- How to complete this task -
Work through the data below and copy out every line where "клавиатуры" is found.

- Records for the task -

====

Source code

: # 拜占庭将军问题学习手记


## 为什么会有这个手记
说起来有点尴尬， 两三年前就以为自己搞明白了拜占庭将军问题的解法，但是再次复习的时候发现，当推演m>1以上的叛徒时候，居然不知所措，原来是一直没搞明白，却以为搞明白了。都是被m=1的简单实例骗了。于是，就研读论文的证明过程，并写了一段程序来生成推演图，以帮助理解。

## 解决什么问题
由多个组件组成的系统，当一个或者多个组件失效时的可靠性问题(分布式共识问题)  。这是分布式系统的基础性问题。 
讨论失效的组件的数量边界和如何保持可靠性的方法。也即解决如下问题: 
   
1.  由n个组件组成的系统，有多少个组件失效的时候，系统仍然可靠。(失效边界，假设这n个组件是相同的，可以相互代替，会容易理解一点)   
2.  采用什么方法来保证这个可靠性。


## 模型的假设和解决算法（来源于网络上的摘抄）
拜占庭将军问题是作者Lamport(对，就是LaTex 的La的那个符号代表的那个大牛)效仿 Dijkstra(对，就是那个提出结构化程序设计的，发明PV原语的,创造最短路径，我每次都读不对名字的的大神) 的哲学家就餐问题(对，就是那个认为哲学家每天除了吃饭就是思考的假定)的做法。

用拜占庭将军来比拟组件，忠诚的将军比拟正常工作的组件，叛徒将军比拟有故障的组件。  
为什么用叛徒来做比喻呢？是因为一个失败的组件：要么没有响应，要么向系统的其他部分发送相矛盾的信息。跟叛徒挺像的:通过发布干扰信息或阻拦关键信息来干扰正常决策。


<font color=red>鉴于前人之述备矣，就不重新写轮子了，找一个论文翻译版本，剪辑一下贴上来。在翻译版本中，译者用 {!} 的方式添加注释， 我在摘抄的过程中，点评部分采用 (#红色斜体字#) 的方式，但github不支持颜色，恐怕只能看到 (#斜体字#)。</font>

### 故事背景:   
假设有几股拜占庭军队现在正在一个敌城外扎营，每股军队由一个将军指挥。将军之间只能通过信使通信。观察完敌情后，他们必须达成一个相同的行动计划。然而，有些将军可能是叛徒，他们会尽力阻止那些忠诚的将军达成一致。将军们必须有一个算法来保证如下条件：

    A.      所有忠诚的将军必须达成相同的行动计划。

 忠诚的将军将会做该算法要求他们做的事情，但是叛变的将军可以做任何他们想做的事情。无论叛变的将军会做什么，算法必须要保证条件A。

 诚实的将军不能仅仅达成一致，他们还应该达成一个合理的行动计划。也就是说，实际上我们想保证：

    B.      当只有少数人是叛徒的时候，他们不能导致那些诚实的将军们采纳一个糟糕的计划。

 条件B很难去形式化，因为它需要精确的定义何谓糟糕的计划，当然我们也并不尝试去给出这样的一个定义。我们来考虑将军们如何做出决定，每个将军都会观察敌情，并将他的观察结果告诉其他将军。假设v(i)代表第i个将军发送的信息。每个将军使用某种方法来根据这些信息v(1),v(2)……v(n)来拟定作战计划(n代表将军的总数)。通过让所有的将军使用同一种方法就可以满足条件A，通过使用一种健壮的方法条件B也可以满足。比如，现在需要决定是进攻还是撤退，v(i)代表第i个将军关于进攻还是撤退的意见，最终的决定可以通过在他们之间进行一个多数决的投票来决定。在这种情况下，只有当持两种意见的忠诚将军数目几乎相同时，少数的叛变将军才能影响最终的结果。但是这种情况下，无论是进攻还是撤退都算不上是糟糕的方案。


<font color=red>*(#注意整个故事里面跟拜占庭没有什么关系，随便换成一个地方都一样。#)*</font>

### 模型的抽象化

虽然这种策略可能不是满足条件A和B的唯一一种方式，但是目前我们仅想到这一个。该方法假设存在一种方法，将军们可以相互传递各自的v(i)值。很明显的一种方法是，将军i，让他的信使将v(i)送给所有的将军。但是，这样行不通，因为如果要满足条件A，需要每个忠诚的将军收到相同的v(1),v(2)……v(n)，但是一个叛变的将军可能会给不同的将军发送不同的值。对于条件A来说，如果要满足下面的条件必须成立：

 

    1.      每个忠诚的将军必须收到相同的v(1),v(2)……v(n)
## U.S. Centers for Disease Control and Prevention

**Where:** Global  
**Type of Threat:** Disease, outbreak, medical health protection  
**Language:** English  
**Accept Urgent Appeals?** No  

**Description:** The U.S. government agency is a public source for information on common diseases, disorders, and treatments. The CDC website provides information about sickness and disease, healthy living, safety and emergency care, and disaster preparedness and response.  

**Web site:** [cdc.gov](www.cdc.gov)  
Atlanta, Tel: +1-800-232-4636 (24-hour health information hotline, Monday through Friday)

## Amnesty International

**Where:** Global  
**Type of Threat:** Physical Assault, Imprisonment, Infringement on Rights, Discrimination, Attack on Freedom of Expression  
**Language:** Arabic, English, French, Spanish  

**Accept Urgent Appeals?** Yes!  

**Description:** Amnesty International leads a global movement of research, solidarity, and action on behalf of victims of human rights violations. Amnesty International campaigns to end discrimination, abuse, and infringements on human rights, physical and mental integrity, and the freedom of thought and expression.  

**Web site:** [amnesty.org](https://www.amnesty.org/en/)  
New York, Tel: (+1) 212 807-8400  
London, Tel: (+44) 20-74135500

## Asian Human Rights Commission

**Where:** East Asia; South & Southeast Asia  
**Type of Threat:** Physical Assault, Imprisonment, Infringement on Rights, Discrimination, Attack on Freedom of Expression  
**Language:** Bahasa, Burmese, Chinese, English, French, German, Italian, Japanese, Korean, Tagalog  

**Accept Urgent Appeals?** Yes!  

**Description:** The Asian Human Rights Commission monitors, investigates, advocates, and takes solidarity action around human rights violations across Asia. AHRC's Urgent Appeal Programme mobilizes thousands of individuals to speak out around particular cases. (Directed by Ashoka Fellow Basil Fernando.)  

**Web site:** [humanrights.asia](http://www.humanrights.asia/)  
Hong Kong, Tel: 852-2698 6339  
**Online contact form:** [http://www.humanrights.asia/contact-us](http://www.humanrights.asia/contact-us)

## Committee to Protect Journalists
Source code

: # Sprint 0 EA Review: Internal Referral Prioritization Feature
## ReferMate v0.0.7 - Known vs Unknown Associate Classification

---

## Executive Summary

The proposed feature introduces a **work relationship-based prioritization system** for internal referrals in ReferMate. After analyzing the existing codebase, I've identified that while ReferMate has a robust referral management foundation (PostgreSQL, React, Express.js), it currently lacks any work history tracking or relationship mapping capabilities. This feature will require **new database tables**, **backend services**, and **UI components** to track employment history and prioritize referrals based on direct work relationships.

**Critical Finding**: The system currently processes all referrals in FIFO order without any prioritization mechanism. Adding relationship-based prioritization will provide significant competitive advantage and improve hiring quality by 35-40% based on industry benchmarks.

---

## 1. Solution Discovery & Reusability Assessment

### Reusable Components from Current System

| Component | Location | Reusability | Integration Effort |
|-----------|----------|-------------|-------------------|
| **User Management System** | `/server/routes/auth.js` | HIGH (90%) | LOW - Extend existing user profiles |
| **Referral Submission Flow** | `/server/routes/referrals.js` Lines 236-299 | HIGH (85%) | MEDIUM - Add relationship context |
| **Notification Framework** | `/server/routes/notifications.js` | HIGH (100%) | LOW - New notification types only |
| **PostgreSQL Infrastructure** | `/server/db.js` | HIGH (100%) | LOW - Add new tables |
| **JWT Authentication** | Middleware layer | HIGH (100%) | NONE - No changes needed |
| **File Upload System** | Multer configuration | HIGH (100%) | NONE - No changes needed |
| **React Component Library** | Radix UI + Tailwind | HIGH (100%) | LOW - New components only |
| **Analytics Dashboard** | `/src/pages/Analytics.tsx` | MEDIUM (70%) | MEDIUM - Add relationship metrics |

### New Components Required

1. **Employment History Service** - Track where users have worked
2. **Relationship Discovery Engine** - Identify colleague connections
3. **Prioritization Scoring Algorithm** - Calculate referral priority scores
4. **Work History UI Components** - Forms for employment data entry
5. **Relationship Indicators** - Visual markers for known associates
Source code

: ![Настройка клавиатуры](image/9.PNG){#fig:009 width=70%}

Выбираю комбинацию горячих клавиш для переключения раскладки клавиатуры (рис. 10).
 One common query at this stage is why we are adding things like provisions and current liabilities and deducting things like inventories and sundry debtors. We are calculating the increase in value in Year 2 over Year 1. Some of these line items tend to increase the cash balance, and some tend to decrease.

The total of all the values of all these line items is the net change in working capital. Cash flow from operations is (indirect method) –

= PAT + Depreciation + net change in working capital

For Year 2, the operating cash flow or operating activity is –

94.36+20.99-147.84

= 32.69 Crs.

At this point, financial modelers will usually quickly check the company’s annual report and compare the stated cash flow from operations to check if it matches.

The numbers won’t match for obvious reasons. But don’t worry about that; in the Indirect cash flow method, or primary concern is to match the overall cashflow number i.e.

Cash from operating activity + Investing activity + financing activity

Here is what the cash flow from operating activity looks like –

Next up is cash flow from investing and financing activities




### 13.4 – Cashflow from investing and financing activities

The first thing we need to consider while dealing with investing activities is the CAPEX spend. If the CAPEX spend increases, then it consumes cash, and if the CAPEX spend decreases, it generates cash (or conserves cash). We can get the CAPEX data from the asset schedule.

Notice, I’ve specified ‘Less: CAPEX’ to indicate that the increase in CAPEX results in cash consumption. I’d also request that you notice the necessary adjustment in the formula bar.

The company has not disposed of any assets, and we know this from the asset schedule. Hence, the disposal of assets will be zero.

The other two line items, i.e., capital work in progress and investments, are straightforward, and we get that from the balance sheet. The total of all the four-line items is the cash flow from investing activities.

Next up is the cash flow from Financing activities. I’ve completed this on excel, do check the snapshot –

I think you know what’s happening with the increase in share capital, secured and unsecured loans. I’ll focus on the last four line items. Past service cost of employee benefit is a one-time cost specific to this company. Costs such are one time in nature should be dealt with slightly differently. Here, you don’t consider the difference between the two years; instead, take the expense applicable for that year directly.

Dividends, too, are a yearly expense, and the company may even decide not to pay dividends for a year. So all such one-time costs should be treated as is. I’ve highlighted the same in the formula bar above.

====

- Solution for this task -
: ![Настройка клавиатуры](image/9.PNG){#fig:009 width=70%}
Выбираю комбинацию горячих клавиш для переключения раскладки клавиатуры (рис. 10).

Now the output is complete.